While wind and solar farms have been sprouting across Australia in recent years, other nations have also leapt on the technologies. As a result, Australia ranked 15th out of 24 nations assessed in terms of the change in the share of non-fossil fuels in electricity generation between 2005-19, shy of Denmark, Germany and the UK.
“We’re always being told how well we’re doing.

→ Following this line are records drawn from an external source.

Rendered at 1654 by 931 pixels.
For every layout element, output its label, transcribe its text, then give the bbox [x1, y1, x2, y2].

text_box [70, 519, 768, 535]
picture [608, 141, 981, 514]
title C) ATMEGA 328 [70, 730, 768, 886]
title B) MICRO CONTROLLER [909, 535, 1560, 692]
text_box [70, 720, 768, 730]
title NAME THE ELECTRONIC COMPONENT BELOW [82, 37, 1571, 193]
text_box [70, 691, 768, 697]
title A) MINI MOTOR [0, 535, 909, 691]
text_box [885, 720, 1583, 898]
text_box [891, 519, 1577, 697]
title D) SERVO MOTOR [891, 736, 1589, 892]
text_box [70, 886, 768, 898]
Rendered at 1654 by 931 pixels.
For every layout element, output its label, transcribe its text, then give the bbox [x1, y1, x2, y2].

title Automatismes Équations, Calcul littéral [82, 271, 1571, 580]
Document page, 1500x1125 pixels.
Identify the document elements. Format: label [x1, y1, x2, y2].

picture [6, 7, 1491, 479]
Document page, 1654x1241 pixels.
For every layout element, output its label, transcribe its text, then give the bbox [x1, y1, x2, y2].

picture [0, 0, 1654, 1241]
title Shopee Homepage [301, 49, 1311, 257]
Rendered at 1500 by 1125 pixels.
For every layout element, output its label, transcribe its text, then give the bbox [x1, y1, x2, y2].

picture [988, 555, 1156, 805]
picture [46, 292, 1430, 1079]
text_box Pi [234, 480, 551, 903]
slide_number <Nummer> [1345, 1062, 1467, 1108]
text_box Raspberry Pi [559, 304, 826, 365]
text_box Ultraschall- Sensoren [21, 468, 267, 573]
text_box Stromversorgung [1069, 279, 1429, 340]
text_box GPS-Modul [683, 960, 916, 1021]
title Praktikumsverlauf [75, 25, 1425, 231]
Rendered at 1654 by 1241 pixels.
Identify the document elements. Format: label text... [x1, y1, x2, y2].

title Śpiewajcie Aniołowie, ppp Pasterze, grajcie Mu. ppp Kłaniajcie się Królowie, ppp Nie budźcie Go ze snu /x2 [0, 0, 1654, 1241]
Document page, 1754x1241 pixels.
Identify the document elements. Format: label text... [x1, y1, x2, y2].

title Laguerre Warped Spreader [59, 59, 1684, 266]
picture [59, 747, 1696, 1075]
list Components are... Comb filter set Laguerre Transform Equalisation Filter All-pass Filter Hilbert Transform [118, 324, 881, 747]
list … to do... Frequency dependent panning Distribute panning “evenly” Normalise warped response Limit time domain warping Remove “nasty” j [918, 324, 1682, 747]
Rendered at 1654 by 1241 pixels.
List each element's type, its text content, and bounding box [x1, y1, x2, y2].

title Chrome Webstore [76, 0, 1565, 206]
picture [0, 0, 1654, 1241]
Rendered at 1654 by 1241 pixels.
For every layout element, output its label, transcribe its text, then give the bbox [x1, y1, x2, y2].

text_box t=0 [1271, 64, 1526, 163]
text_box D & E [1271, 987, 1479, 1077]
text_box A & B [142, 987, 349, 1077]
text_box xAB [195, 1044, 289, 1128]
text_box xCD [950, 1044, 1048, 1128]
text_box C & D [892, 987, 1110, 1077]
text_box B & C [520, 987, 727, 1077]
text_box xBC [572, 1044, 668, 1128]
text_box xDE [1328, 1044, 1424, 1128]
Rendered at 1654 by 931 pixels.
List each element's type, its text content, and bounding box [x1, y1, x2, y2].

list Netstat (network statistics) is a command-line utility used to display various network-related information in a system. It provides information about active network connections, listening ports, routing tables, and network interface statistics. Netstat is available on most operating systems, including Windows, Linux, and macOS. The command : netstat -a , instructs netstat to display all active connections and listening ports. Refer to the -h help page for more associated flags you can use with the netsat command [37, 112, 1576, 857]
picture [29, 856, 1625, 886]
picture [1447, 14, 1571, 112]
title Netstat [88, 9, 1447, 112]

Actually, we’re not,” Professor Saddler said. “It should be much easier for Australia to make big percentage reductions [given its sun and wind resources].”
Challenges will also mount as transport – where Australia has the third-worst per person emissions behind Canada and US – starts to electrify given the power sector’s high emissions starting point.
Federal Energy and Emissions Reduction Minister Angus Taylor’s spokeswoman said the government “does not respond to flawed and misleading reports”. She also declined to comment on The Intergovernmental Panel on Climate Change sixth assessment report written by 234 scientists and distilling some 14,000 climate research papers.
Mr Taylor recently told a G20 energy ministers meeting that technology would be “key to making net-zero [emissions] practically achievable for all countries”.
“Our collective focus must be on driving down the costs of new and emerging technologies to parity with existing alternatives,” he said. Australia has recently signed clean tech development partnerships with Britain, Germany, Japan and Singapore.
Labor’s climate spokesman Chris Bowen said Professor Saddler’s report, published by public policy group The Australia Institute, showed the government was “squandering the jobs opportunities of the changing global economy”.
“Good energy and climate policy provides jobs for Australians, brings down emissions, and meets our international obligations,” Mr Bowen said.
Lesley Hughes, a founding member of the Climate Council and lead author of two previous IPCC reports noted Australia was recently ranked last in the recent UN sustainable development report for its climate and energy policies.
“The government is just not taking appropriate positive action, it is actually doing us more harm,” Professor Hughes said at a Climate Council briefing ahead of the IPCC report’s release.
Richie Merzian, director of The Australia Institute’s climate and energy program, said, “if the federal government really listened to the latest IPCC research, it would commit to at least halve its emissions by 2030, much like the United States”.